OTOH, I have no idea why they wanted that negative feedback in this application. I would have left it out, I think.

 

[ms002]

Q3 is an artefact of the MOSFET (audio or servo) power amplifier that seeded the redesign process. Q3 and Q4 are no longer needed as an error amplifier, since it morphed into a digital switch.

The control input now overdrives the analog amplifier to saturation, which makes it digital.

There are some problems with the existing circuit because both MOSFETs are on at the same time during the turn-on transition. It is only for 50 nsec, but the through-current peaks at 16 amps.

1. Why is this analysis of a problematic circuit in the homework forum?
2. Is this a communications or radar application, or an enclosed instrumentation application such as NMR?
3. How often, and how quickly, must the power supply to the HF amplifier be turned on or off?

thank you for ur answer. understandable. its not quite clear why did they build it the way they did.
to answer your questions. i just needed help understanding how this circuit works. i found it interesting ow it was constructed.
its for a MRI. as a signal amplifier.
thas the thing. in reality, it's not a set amount of times. it should work like how a normal amplifier works for an MRT. i created the pluse to simulate an automated switch because LTspice doesnt offer that as an option

 

[ms002]

It provides a path for negative feedback. It is part of a differential pair with Q4. When it's emitter current increases that increases the voltage across R19, which is also the emitter voltage for the Q4. Increasing the emitter voltage on Q4 will act to decrease it's current.
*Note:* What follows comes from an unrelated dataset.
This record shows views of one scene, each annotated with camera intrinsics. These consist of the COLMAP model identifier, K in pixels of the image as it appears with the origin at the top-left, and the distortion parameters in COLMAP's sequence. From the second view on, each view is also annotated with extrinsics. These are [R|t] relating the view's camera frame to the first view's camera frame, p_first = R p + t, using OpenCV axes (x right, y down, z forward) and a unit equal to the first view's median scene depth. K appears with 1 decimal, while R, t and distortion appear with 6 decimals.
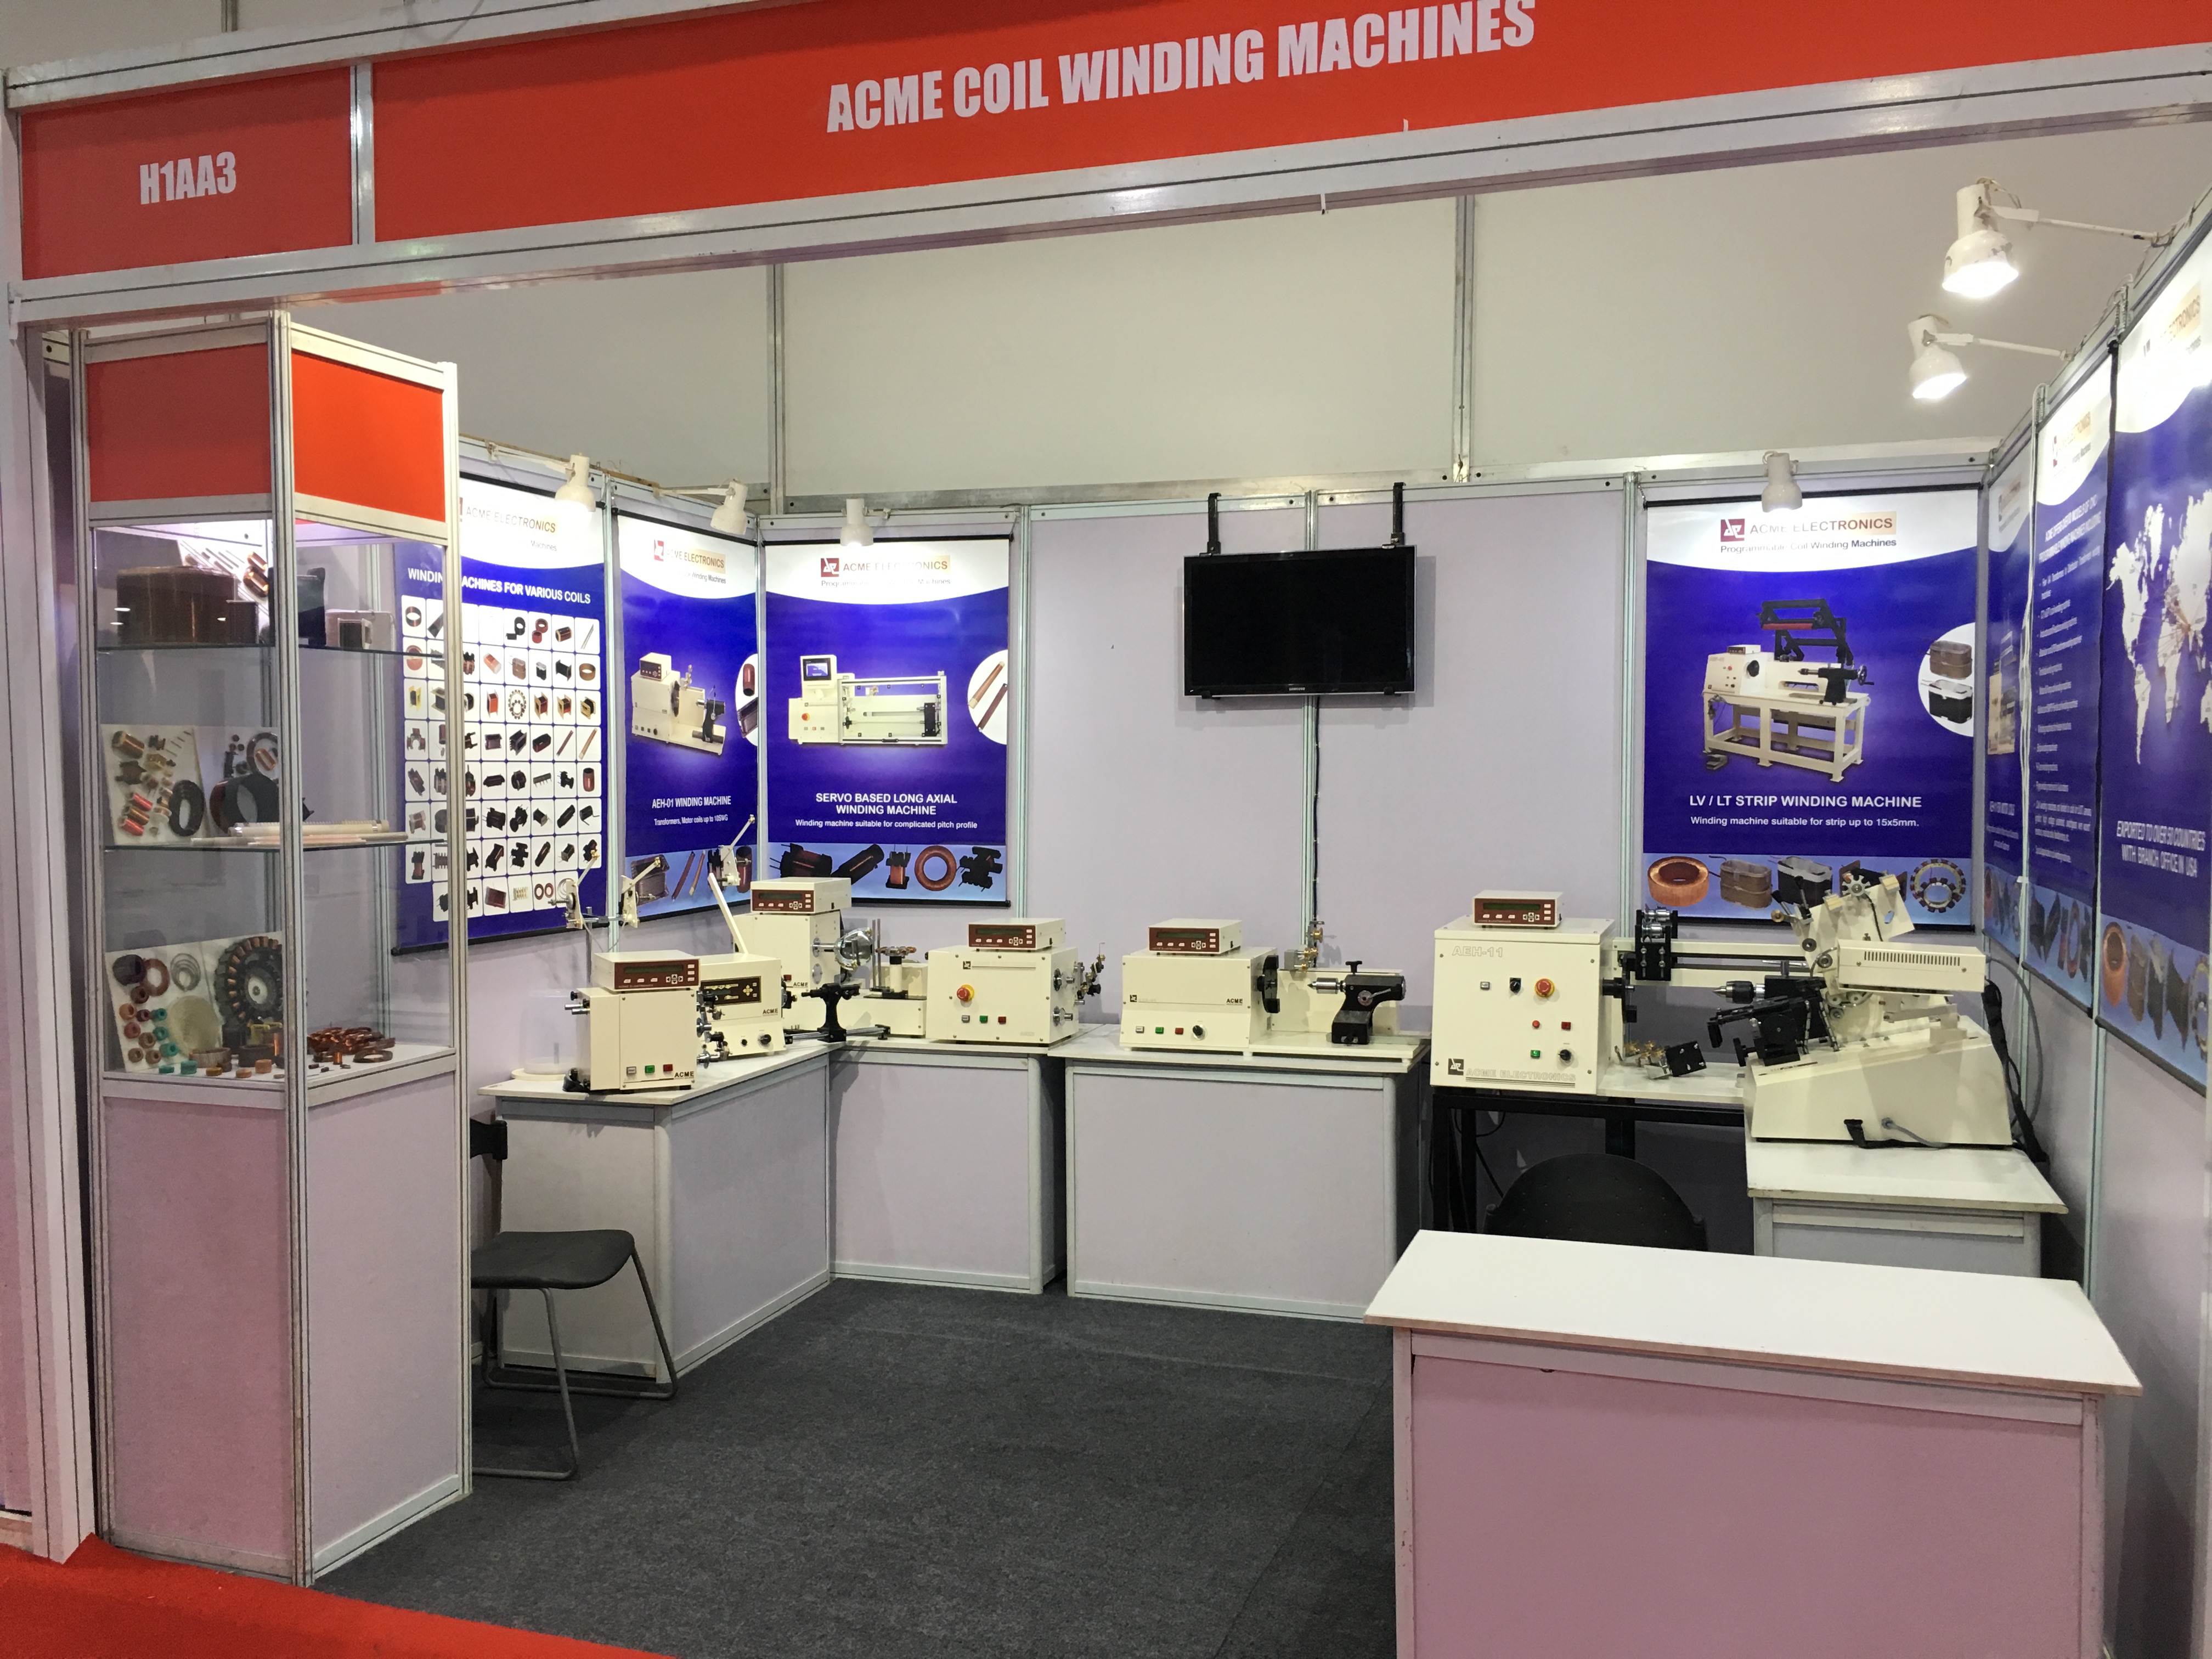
lens RADIAL K [[1866.3, 0, 1103.0], [0, 1866.3, 835.2], [0, 0, 1]] dist [0.047001, -0.046665]
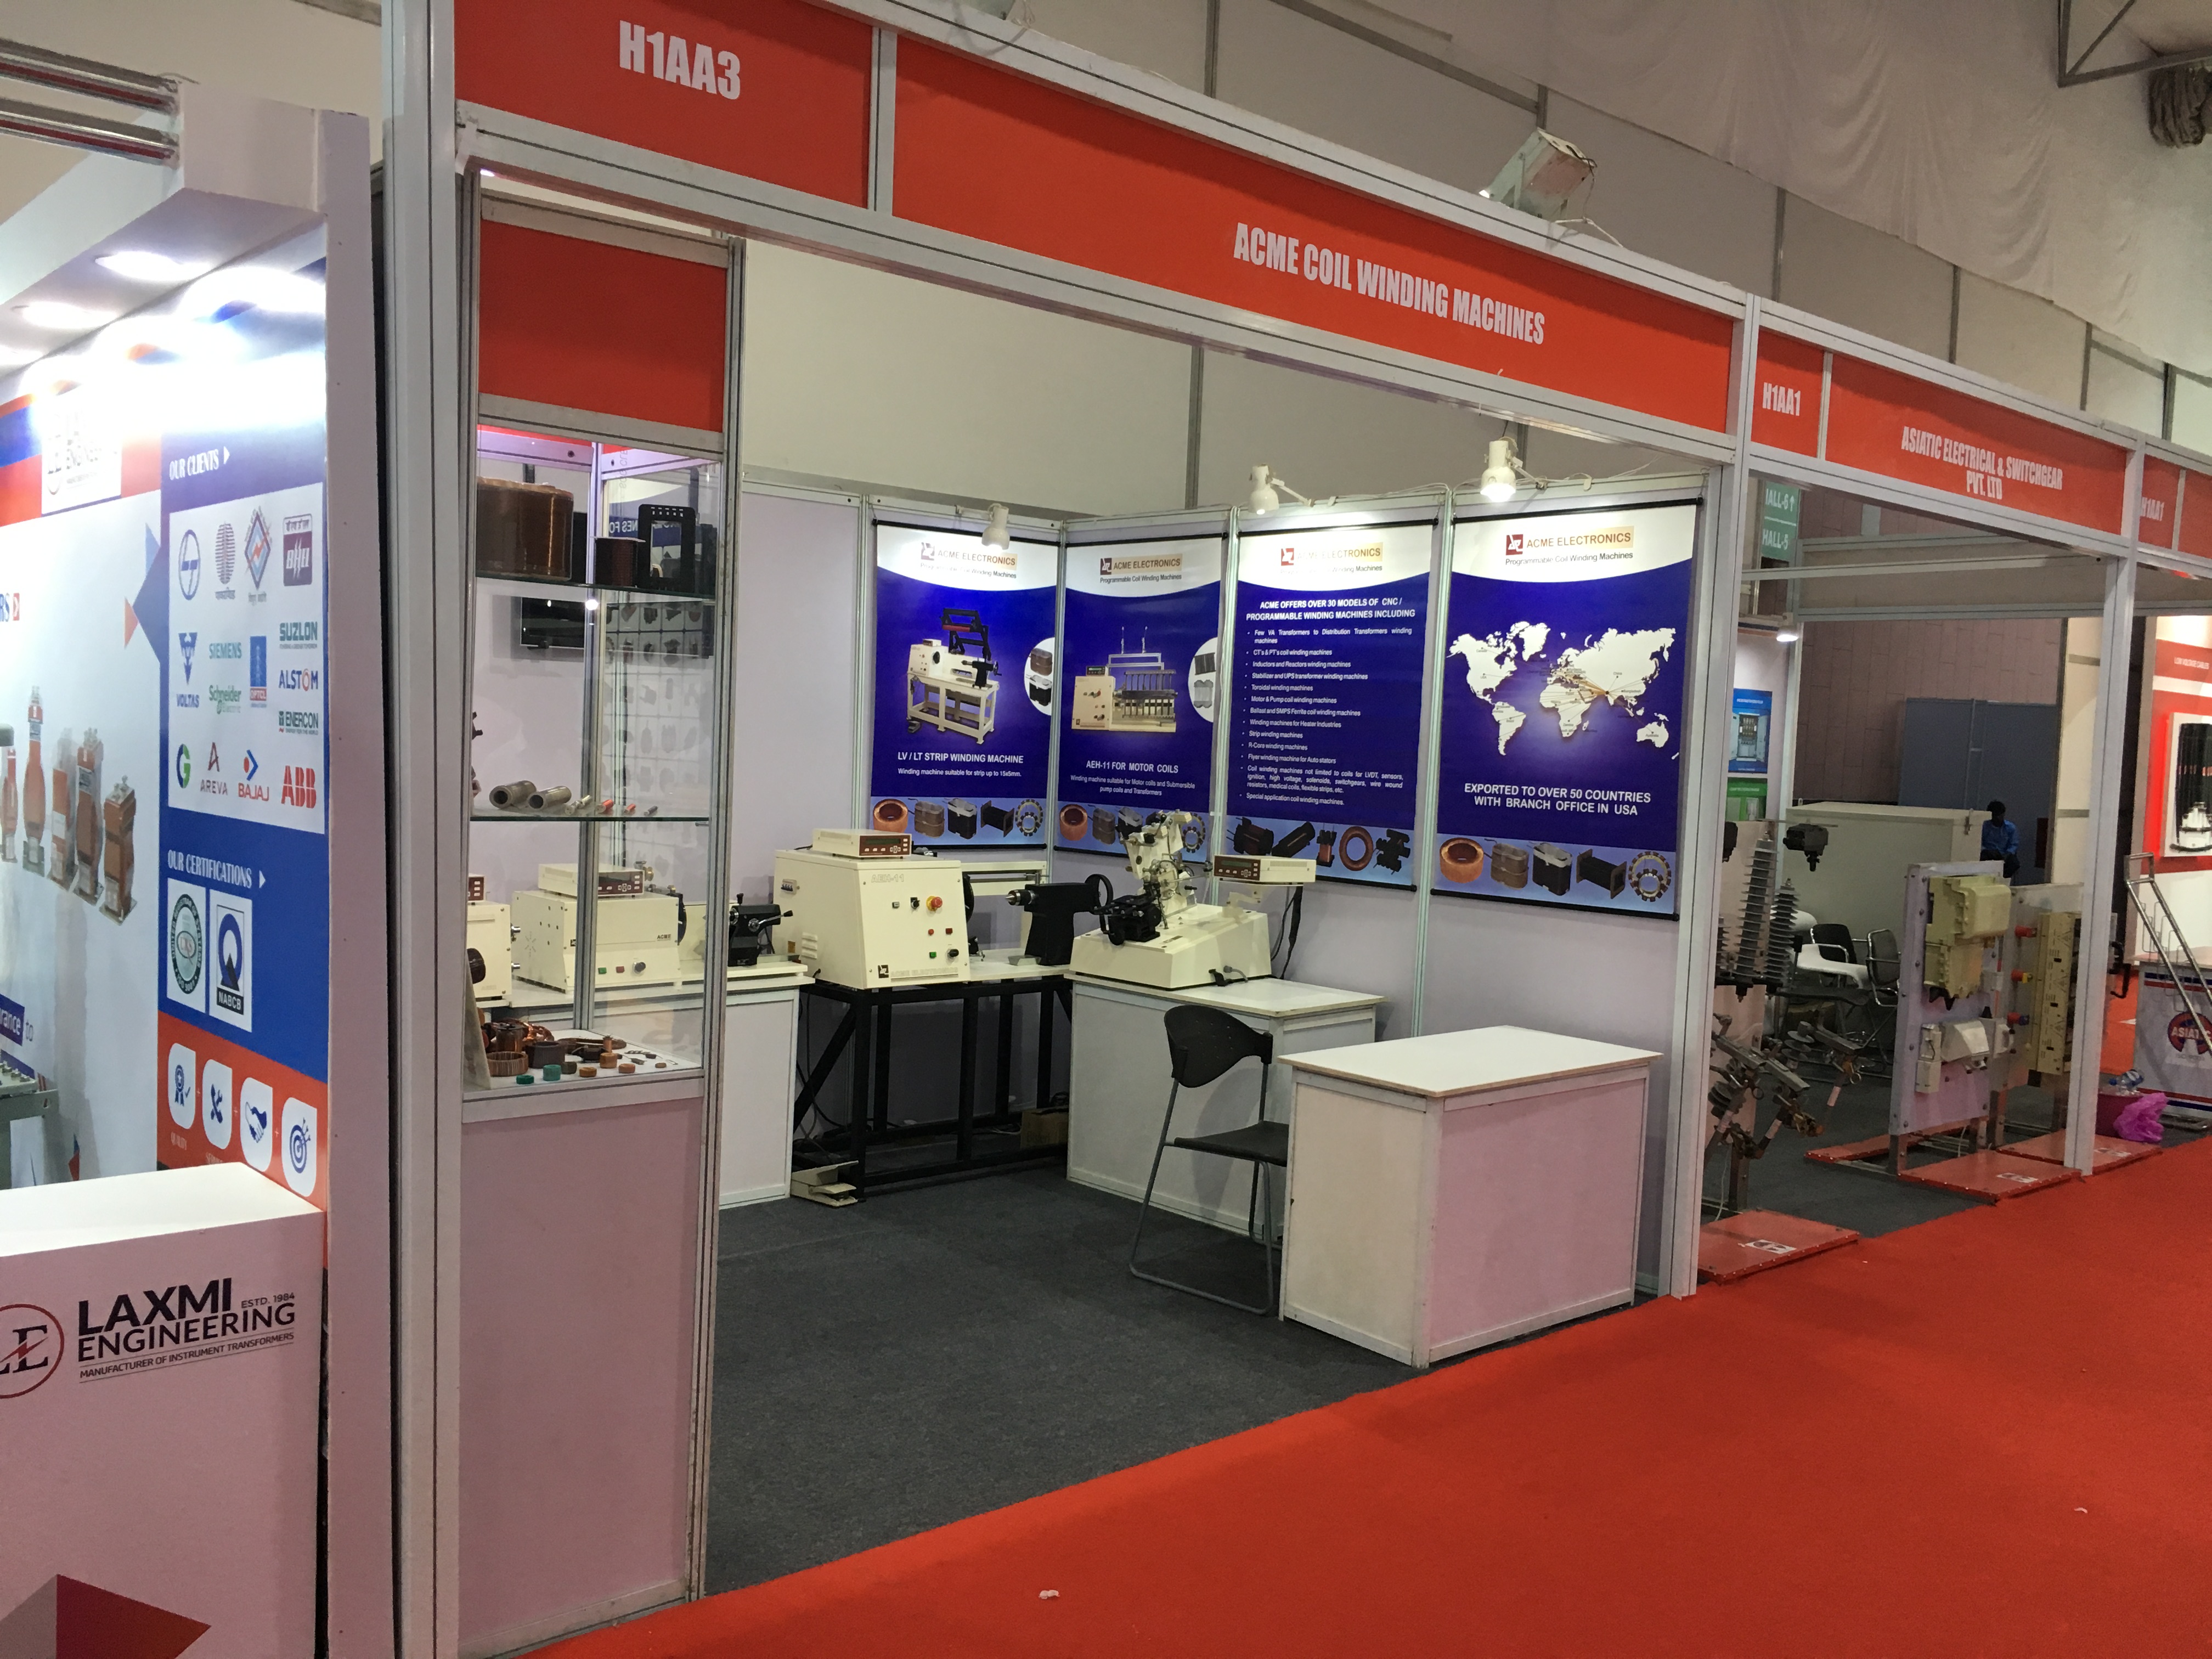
lens RADIAL K [[1866.3, 0, 1095.7], [0, 1866.3, 838.4], [0, 0, 1]] dist [0.047001, -0.046665]
pose [[0.483949, -0.030039, 0.874580, -0.786371], [-0.008541, 0.999201, 0.039046, -0.013613], [-0.875054, -0.026366, 0.483306, 0.263937]]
This differential amplifier circuit is an important one to learn about.

OTOH, I have no idea why they wanted that negative feedback in this application. I would have left it out, I think.

thank you. i thought so as well. i was just confused why it was built that way. because in all modern applications, the two transistors would be replaced with a digital amplifier

 

[Baluncore]

I found it interesting how it was constructed.
It's for a MRI as a signal amplifier.

MRI = NMR imaging, but without the Cold War scary "Nuclear" word.

So the circuit is the switch that gates the power to the HF PA used for MRI excitation. That does explain why it has a pull-down MOSFET to turn it off fast.

The technician who threw the design together used what schematics were available at the time. That does explain the design, because it looks a bit like the linear power amp for MRI did 30+ years ago. I have an original MRI PA under my bench here, it makes a good footrest, too heavy to move. Electronic archaeology is always easier if you were there at the time.

My guess is that c2 to c11, and R3 to R12, were a model of the PA internal power distribution network, so would be connected to the output of the power supply switch, not to the switch input supply rail.

If you are going to build one, and would like the circuit updated, we can probably do that.
I would expect today's HF PA design would be internally gated by a logic signal, rather than switching off the entire HF PA power supply.